Kusano laughs at his befuddled expression and leaps down from the bar, sweaty and disgusting and grinning like a crazy person. He thrusts his hand out. “I’m Kusano.”

Shige doesn’t take the hand, but nods in acknowledgement. “Kato.”

“Eh, that’s too common, isn’t it?”

Shige chokes. “It's my name!”

“Isn’t it like, the eighth most common name in Japan? I think there are ten other Kato-kun’s on roll call right now, ne.”

Shige bristles. “That’s irrelevant to me!”

“Well…what’s your other name?”

“My other name? I don’t have another name!”

Kusano’s eyebrows furrow when he hears that, the younger cadet biting his tongue in thought. “So… you’re telling me your name is… Kato Kato?”

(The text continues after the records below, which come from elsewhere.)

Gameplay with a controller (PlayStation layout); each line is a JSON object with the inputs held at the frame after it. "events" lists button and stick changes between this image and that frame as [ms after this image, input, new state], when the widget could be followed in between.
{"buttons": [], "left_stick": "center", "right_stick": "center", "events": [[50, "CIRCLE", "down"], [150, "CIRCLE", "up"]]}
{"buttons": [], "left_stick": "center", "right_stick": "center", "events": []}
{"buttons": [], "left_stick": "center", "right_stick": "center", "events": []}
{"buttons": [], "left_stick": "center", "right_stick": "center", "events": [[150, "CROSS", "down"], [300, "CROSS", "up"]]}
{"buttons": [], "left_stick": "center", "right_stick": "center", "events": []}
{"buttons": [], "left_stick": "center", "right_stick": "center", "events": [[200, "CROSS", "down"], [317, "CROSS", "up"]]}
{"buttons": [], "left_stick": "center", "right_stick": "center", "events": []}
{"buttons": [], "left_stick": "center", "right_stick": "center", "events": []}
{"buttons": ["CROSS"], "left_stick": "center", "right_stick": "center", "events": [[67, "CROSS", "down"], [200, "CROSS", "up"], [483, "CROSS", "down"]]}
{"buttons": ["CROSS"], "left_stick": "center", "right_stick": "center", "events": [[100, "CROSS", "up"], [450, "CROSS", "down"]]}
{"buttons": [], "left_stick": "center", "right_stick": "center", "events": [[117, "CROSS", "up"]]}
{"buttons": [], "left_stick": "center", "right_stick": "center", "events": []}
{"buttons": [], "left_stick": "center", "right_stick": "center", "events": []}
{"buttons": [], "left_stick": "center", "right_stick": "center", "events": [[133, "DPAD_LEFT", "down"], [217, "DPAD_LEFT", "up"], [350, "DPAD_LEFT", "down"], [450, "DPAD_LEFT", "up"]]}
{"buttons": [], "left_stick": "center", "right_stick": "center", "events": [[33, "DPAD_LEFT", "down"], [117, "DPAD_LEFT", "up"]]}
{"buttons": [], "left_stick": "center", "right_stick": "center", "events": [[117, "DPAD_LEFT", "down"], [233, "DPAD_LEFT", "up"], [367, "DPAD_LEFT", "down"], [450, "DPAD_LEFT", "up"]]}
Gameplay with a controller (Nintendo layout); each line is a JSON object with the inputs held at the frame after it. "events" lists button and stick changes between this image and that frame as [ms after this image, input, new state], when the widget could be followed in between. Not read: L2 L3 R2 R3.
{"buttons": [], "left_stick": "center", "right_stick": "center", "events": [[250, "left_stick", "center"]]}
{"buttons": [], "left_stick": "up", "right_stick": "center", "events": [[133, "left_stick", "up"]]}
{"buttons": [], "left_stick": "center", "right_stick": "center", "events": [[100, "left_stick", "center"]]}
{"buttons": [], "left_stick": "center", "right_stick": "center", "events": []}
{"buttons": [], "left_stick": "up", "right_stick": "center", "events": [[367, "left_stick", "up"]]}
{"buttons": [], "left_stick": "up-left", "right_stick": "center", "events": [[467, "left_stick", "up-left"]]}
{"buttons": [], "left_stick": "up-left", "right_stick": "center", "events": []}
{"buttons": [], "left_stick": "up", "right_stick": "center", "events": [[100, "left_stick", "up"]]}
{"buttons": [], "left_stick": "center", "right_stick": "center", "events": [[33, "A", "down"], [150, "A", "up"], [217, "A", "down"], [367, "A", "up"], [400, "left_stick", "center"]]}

Shige stares; to this day he is convinced that there wasn’t really any other reaction he could have had to something like that. “Kato Shigeaki,” he manages after a beat, slowly.

A grin. “Great! Shige then.”

“What?!”

But Kusano isn’t in the mood to quibble about names anymore; he reaches out, ruffles Shige’s hair, and then asks if Shige wants to go on a jog with him before dinner. He chants “Shige, Shige, Shige,” to himself all the way out the door.

Shige remembers thinking to himself that it is going to be a really long year.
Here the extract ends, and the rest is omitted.